Ali (Matthias Schoenearts) is always OP. OP is short for operational, which in Stephanie’s (Marion Cotillard) terms means, if she’s ever looking for sex, he’s available. But clearly if this relationship is going to survive, Ali needs to be more than just functioning.
“Rust and Bone” is a film about incomplete people. They’re emotionally damaged and physically broken, and they need each other to mend. It’s a lush, powerful French romance recognizing that for as much as we love, we’re not always all there.
It begins by introducing us to Ali and his 5-year-old son Sam (Armand Verdure), both traveling without much money or a job to finally reach Ali’s sister Louise (Celine Sailette). He’s had to resort to theft and train hopping to feed his son, and the abrupt editing provides us with punctuated moments of fatherly care. He soon gets a job as a bouncer and meets Stephanie when she’s being harassed at his club.
Stephanie is a trainer at a SeaWorld in France, working with the killer whales in the stadium shows, but after a horrible accident in a scene so riveting you can hear a pin drop in the audience, both of her legs have to be amputated.
Director Jacques Audiard (“A Prophet”) handles this realization beautifully. It’s a long shot of Stephanie’s lonely hospital room, looking in from a door at a bed that looks as though something is missing from beneath the covers.
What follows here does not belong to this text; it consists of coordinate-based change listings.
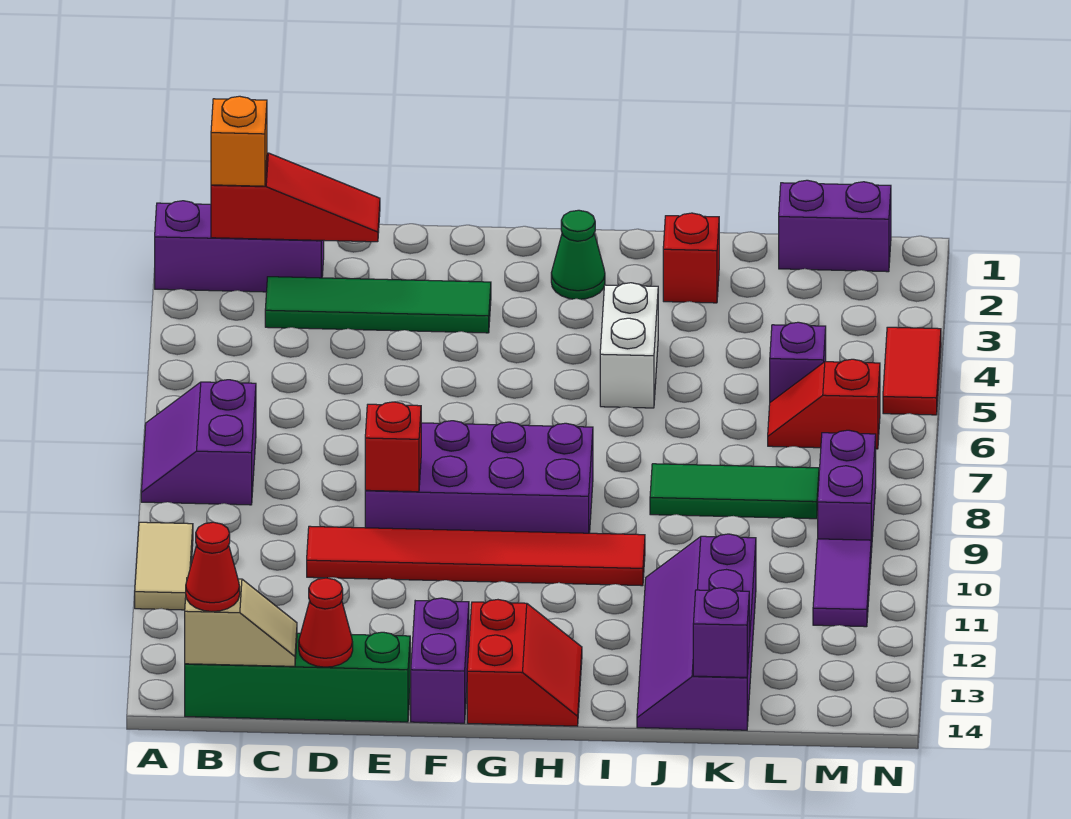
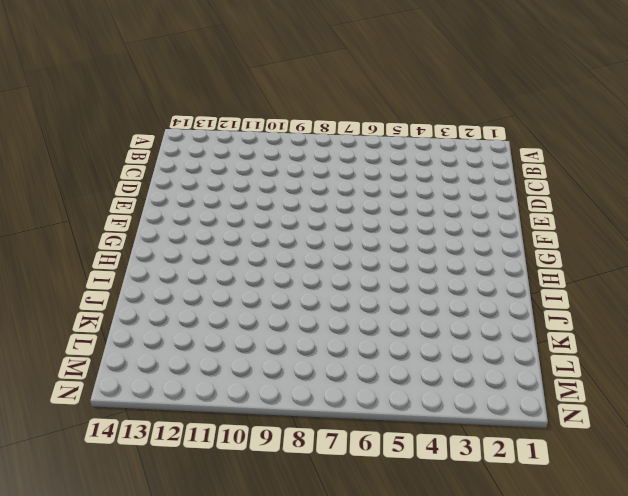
none -> purple brick A2:C2 level 1
none -> purple slope A7:B8 level 1 top B
none -> tan tile A10:A11 level 1

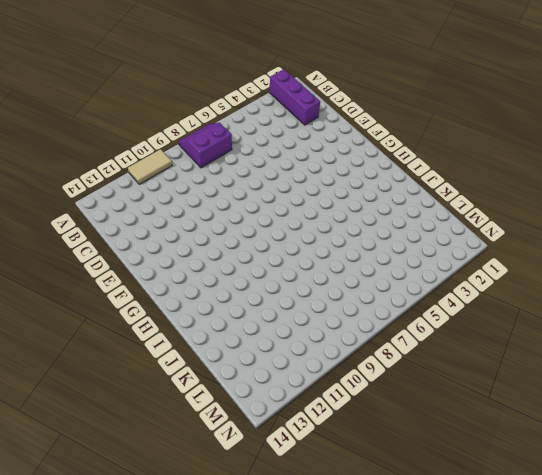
none -> green brick B14:E14 level 1
none -> green tile C3:F3 level 1
none -> red tile D10:I10 level 1

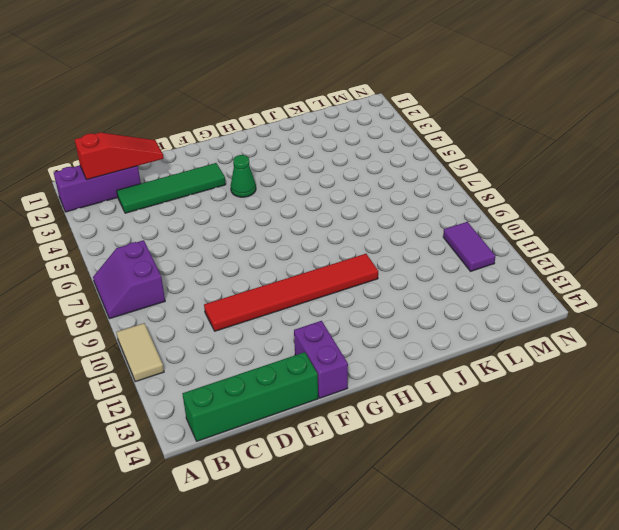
green cone G4 level 1 -> green cone H2 level 1
none -> purple brick E8:H9 level 1
none -> red slope G13:H14 level 1 top G
none -> white brick I4:I5 level 1

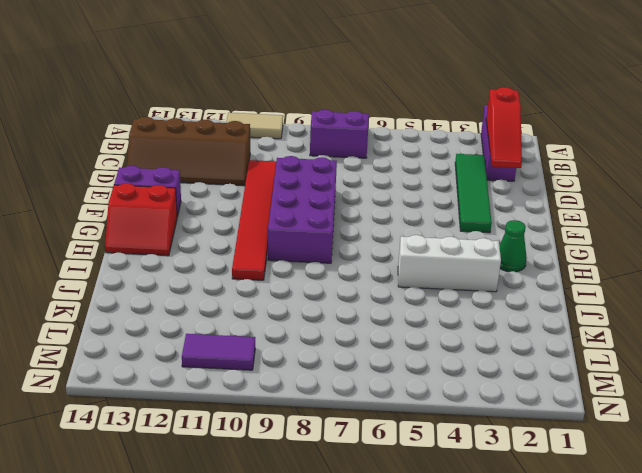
brown slope C11:D14 level 1 top C -> green brick B14:E14 level 1
white brick I3:I5 level 1 -> white brick I4:I5 level 1
none -> red brick J2 level 1
none -> green tile J8:L8 level 1
none -> purple slope J11:K14 level 1 top K

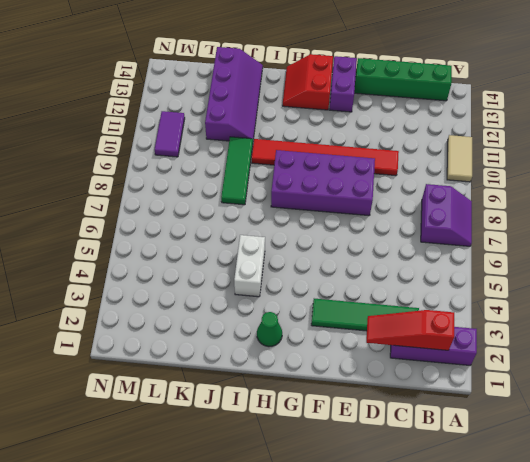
green tile J8:J10 level 1 -> green tile J8:L8 level 1
none -> red brick J2 level 1
none -> purple brick L1:M1 level 1
none -> purple brick L5 level 1

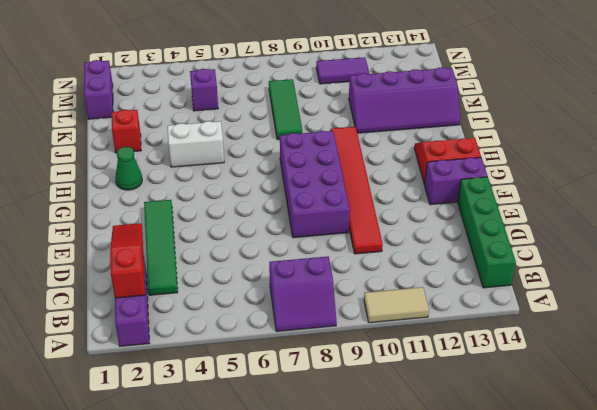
none -> red slope L6:M6 level 1 top M
none -> purple brick M8:M9 level 1
none -> red tile N4:N5 level 1

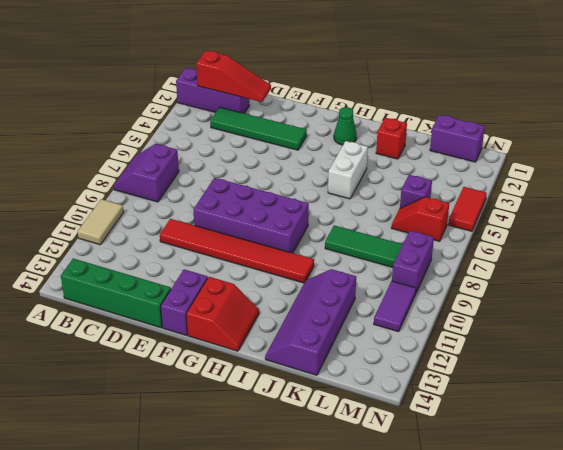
none -> tan slope B14:C14 level 2 top B
none -> red cone D14 level 2
none -> red brick E9 level 2

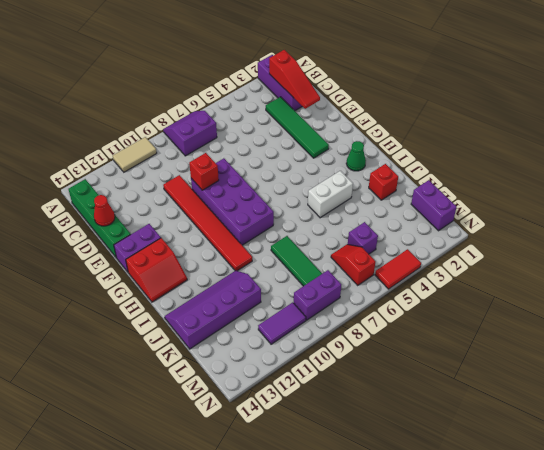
none -> tan slope B14:C14 level 2 top B
none -> purple brick K14 level 2
none -> orange brick B2 level 3

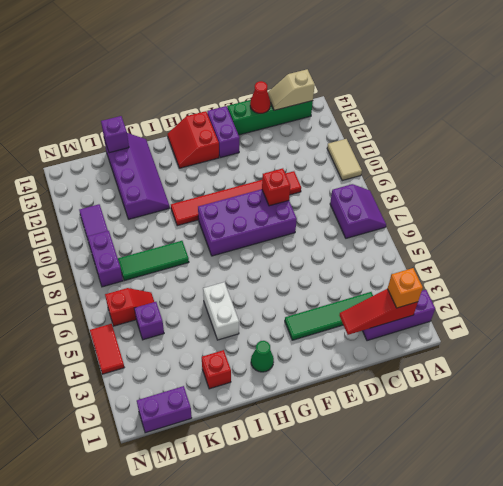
none -> red cone B14 level 3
She pulls back her blanket and her legs have disappeared, which is especially impressive considering the actress, the lovely Marion Cotillard, has legs that go on forever. They’ve been digitally removed, and Cotillard is miraculously convincing as a person hampered by this new disability.
For a while she seems lost in time and beyond help, the editing drifting slowly as she looks on emptily. Months pass and she calls Ali out of the blue to help her around. The two form a mutual bond built on friendship first, then sex, but it’s clear each needs the other more than they let on.
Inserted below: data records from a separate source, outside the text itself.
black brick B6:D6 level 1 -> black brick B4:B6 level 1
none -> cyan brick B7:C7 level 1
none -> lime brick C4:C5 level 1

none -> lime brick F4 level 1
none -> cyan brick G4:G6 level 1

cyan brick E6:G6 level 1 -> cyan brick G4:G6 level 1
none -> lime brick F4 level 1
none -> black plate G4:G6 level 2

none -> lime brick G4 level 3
Schoenaerts gives a wonderfully unsentimental performance. Training as a kick boxer and participating in vicious back alley brawls for money, he’s intensely unpredictable. His personality reflects the movie’s tone. He’s harsh, ambiguous and abrasive, but he has a sense of humor, heart and energy. Stephanie goes through a rebirth of sorts when she’s dropped into the water to swim for the first time since she lost her legs, but it’s Ali who helps pull her out, showing the harried fatherly care of a person who doesn’t have any real responsibility to care for this human being, but feels obligated all the same.
“Rust and Bone” is cinematically stunning, often feeling like the visual tone poem “The Deep Blue Sea” tried to be. There’s a beautiful shot of Cotillard touching the side of an aquarium and being met by the nose of a killer whale, a perfectly elegant and symbolic statement about two unlikely beings forming a bond.
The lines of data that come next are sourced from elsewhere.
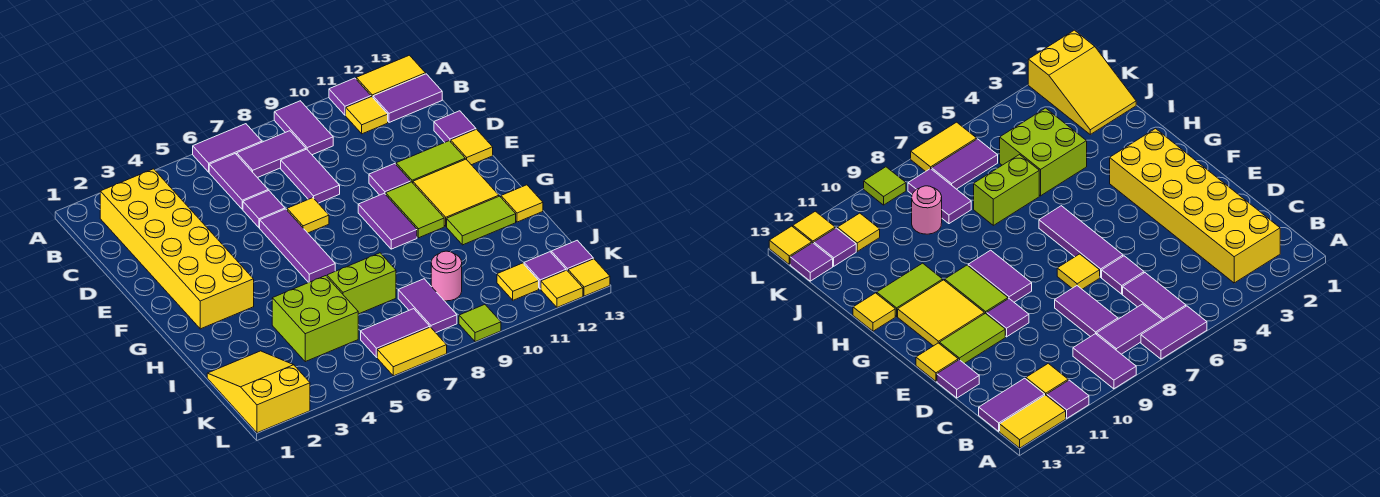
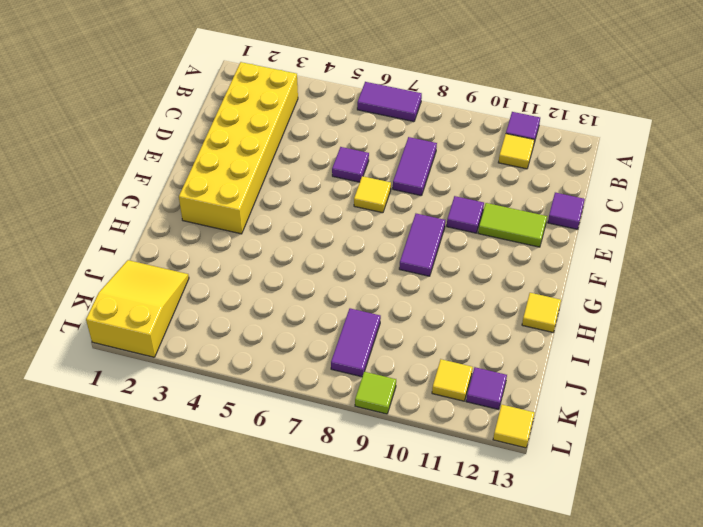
none -> purple tile A9:B9 level 1
none -> yellow tile A12:A13 level 1
none -> purple tile B6:C6 level 1
none -> purple tile B7:B8 level 1

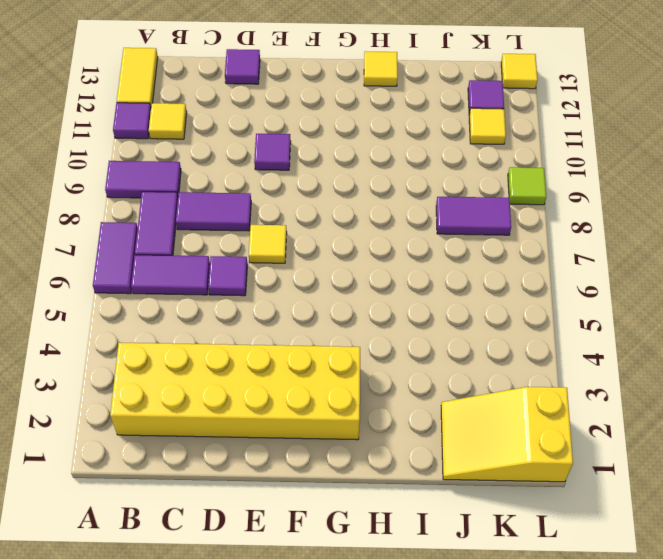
none -> purple tile B12:B13 level 1
none -> purple tile E6:G6 level 1
none -> lime tile E11:E12 level 1
none -> yellow tile E13 level 1

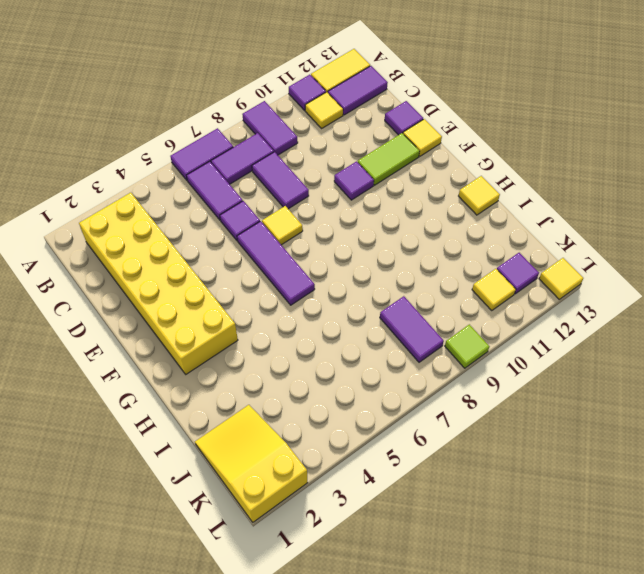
none -> purple tile F9:G9 level 1
none -> lime tile F10:G10 level 1
none -> yellow tile F11:G12 level 1
none -> lime tile H11:H12 level 1

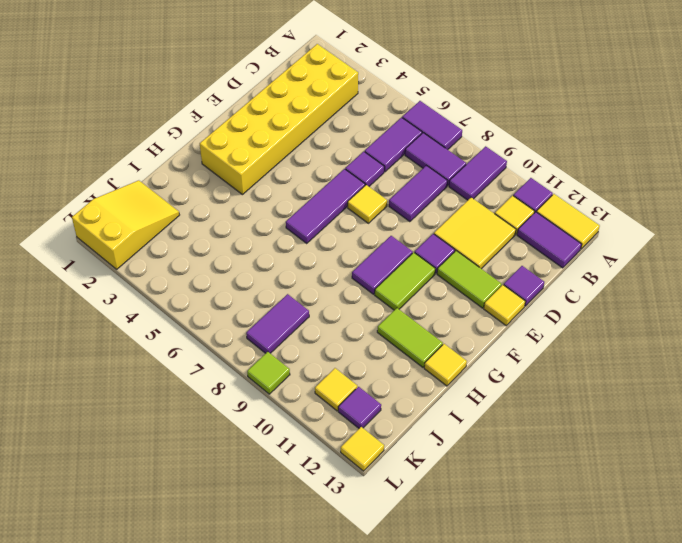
yellow tile C10:D11 level 1 -> yellow tile F11:G12 level 1
none -> lime brick I4:J5 level 1
none -> lime brick I6:I7 level 1
none -> pink round brick J9 level 1
none -> purple tile K6:K7 level 1

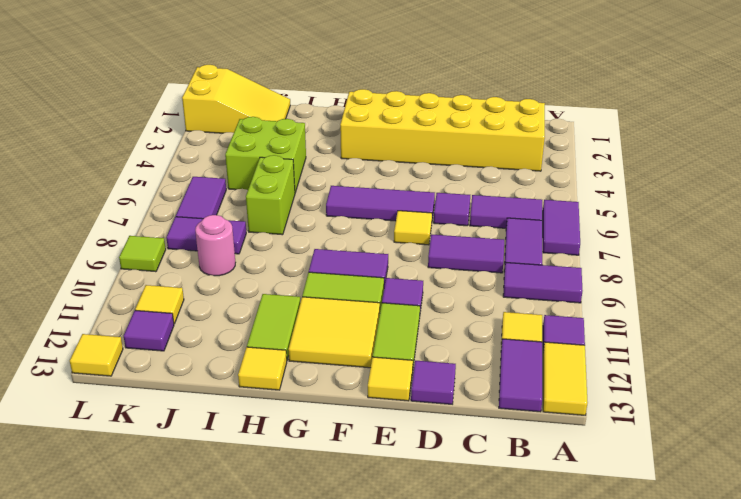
none -> purple tile K13 level 1
none -> yellow tile L6:L7 level 1
none -> yellow tile L12 level 1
But through the use of pop songs and a grizzled, handheld cam in other moments, “Rust and Bone” is more grounded than some of the art house fare you could compare it to. Stephanie is occasionally surly and quick to lose her temper, and Ali is a deadbeat father who sleeps around and takes shady jobs. Both of these people are far from perfect, and although they both are mending physically, Stephanie with prosthetic legs and Ali in the gym, they still have a lot of mental growing to do.